Il camino era acceso. Intorno al fuoco, gli amici e compagni di viaggio che erano giunti da ogni dove, per assistere agli ultimi giorni del loro amico. Lui se ne stava al caldo, sulla poltrona e avvolto in un plaid di lana lavorato da Pazienza. Quello che era il suo compito, ormai era stato assolto e in questi giorni, non aveva altro da proporre, meglio finire in tranquillità, con tutti gli amici al suo fianco.

Fuori stranamente non nevicava, il tempo era mite e il cielo appena grigio, quel tanto che bastava per giustificare il periodo. Volse lo sguardo e vide il suo compagno più fedele, Tempo, che se ne stava in silenzio, come se fosse assorto in chissà quali pensieri, mentre, in realtà, teneva sotto controllo la situazione. Del resto lui era sempre stato un tipo preciso e puntuale. Non voleva certo adesso mancare di compiere il suo dovere. Dall’altro lato della stanza, Natura, seminuda e avvolta da nebbie, passeggiava irrequieta avanti e indietro, non vedeva l’ora, che tutto finisse, per tornare ad occuparsi dei tanti problemi che aveva. Gli uomini avevano procurato innumerevoli danni e come sempre, toccava a lei dopo rimediare. L’unico pensieroso e afflitto era Meteo, che dopo gli sconquassi che aveva procurato per tutto il periodo passato, era avvilito e dispiaciuto dell’accaduto. Se ne stava da solo in un angolo lontano dal camino per paura di combinare qualche guaio al suo amico. Di tanto in tanto allargava le braccia sospirando, in quel frangente si creava una corrente d’aria che alimentava la brace morente nel camino. Una vampata, un guizzo di fiamme arancione e spruzzi di scintille ravvivavano il mesto congresso. Il ragazzo, giovane e impulsivo, Natale, saltellava per la stanza, intonando canti e rosicchiando dolci, si divertiva a prendere in giro i presenti tutti tristi e seriosi.

- Forza ragazzi, che sarà mai, sapete bene che sono giorni di festa e di allegria, non fate quelle facce, mamma mia è un mortorio qui dentro

- Vedi di smetterla invece, incosciente, non è ancora il tuo turno, non vedi che 14 sta male, a te sembra non interessare niente, basta che mangi, che balli e hai risolto- la voce di Natura era diventata dura e imperiosa come usava fare, quando voleva farsi sentire.

- Non posso farci nulla - rispose Natale – è la mia occasione, mi tocca una sola volta e non voglio certo farla passare con una faccia triste come la vostra. Voi avete di che pensare, avete i vostri guai, ma io che devo fare, sono nato per questo!

- Non ha tutti i torti, Natura, - rispose serio Tempo – nonostante tutti i problemi che ci possono essere, lui vuole divertirsi e fa bene, potessi farlo anche io, non starei qui a controllare che il nostro amico passi i suoi ultimi giorni in serenità.

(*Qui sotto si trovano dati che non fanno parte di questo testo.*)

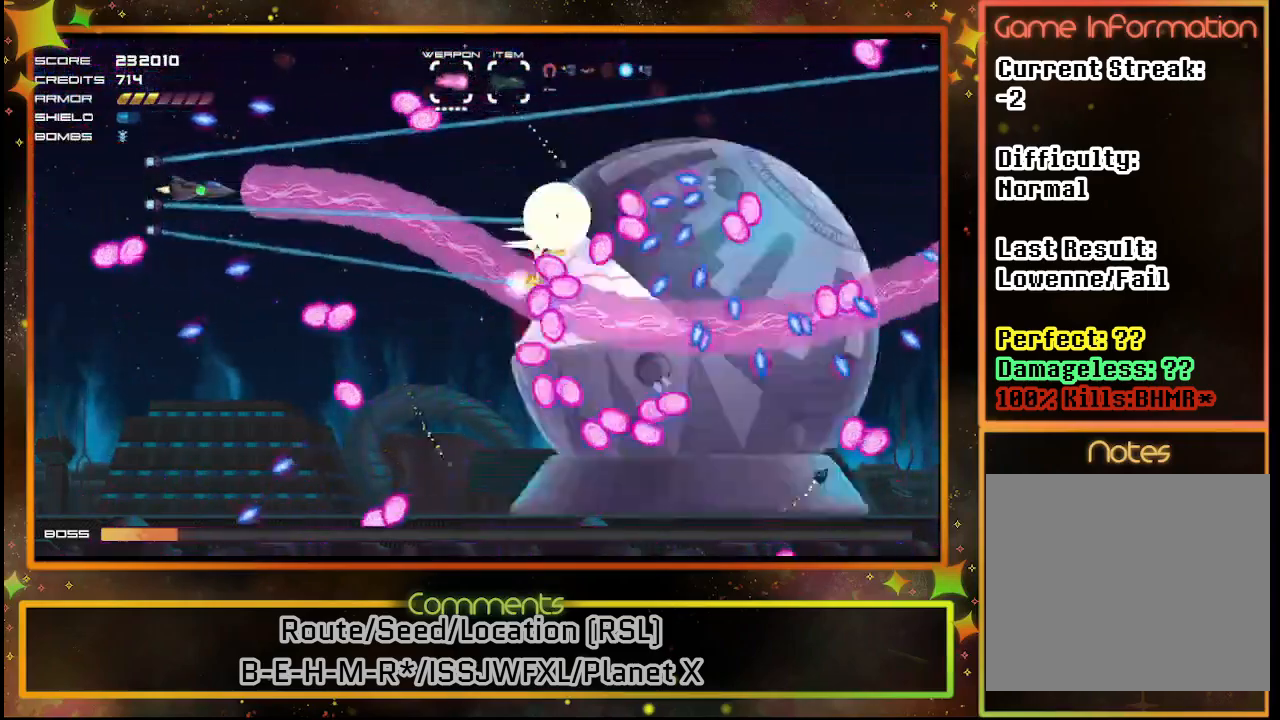
{"buttons": ["SQUARE"], "left_stick": "center", "events": [[300, "DPAD_RIGHT", "down"], [467, "DPAD_RIGHT", "up"]]}
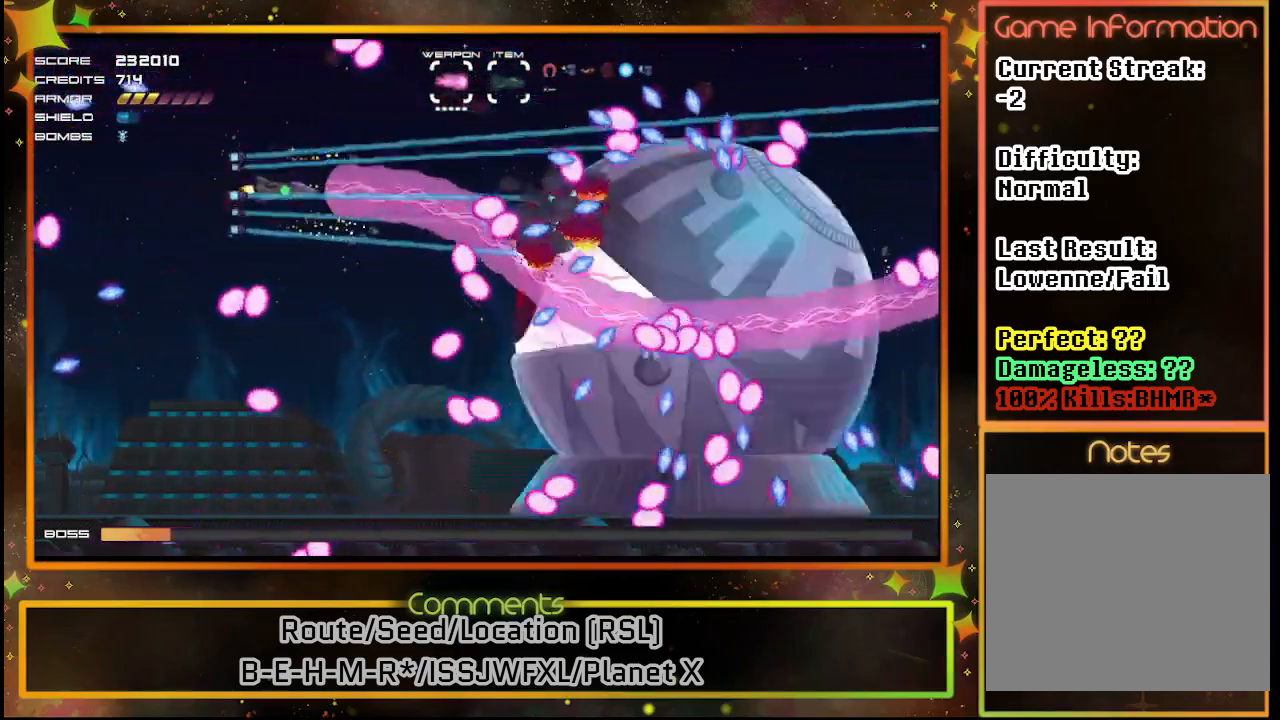
{"buttons": ["SQUARE"], "left_stick": "center", "events": [[250, "DPAD_DOWN", "down"], [483, "DPAD_DOWN", "up"]]}
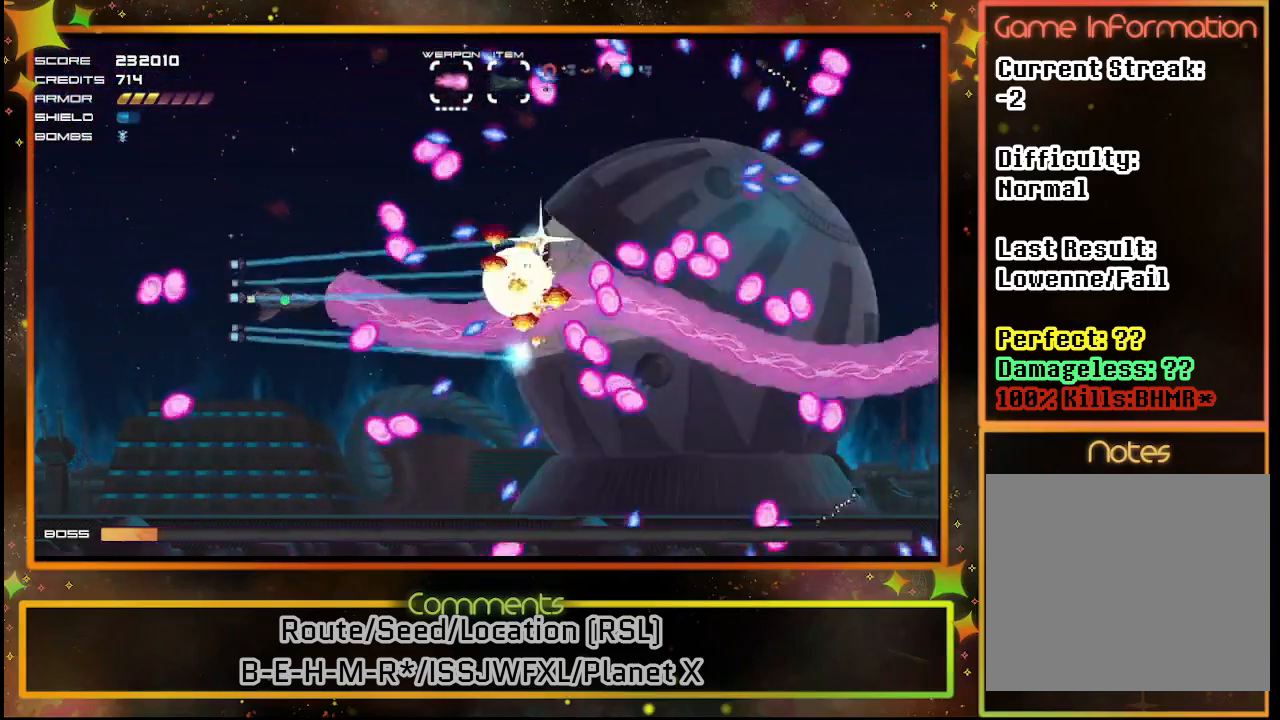
{"buttons": ["SQUARE"], "left_stick": "center", "events": [[117, "DPAD_LEFT", "down"], [283, "DPAD_DOWN", "down"], [283, "DPAD_LEFT", "up"], [433, "DPAD_DOWN", "up"]]}
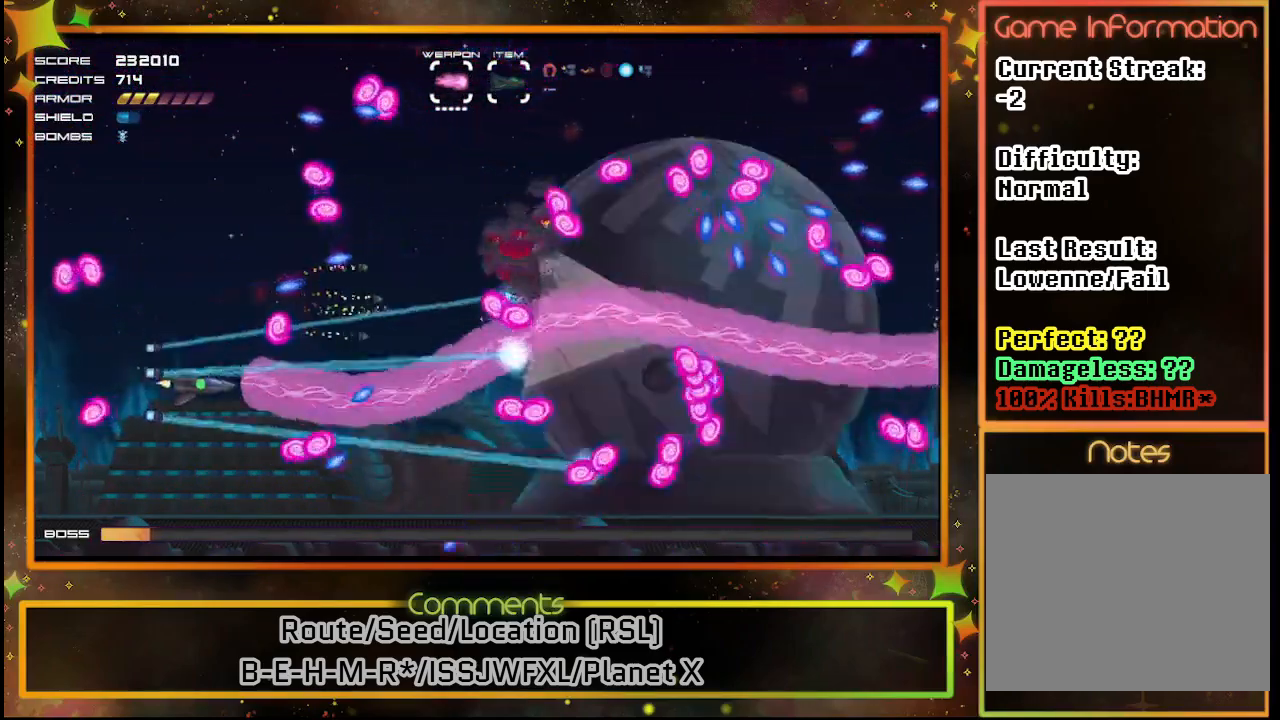
{"buttons": ["SQUARE"], "left_stick": "center", "events": []}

- Ragazzi! – intervenne 14 con un filo di voce. - Potreste anche smetterla di fare tanta confusione, pensate invece a fare un bilancio della nostra attività. Sono arrivato il primo giorno convinto di poter fare bene, di assicurare, se non proprio la pace, almeno un periodo di relativa tranquillità, pensavo davvero di farcela, invece, mi sa che abbiamo fatto peggio degli altri. Qualcuno sa spiegarsi come mai!

- Cominciamo da te Natura, che hai da dire…

- Cosa vuoi che dica, amico mio, per quanti sforzi faccia per ripristinare i disastri che gli uomini compiono non riesco a uscirne. Sono talmente disattenti che ogni giorno ne combinano una nuova, io non ce la faccio più, ho il presentimento che andrà a finire male per me e per loro. Come se non bastasse ci si mette pure Meteo: fatti dire che ha combinato il ragazzo. Lo vedi come se ne sta in silenzio, ha sempre la testa fra le nuvole, lo sa che questa volta l’ha fatta grossa, sono ancora impegnata a rimediare i suoi danni, dubito di farcela.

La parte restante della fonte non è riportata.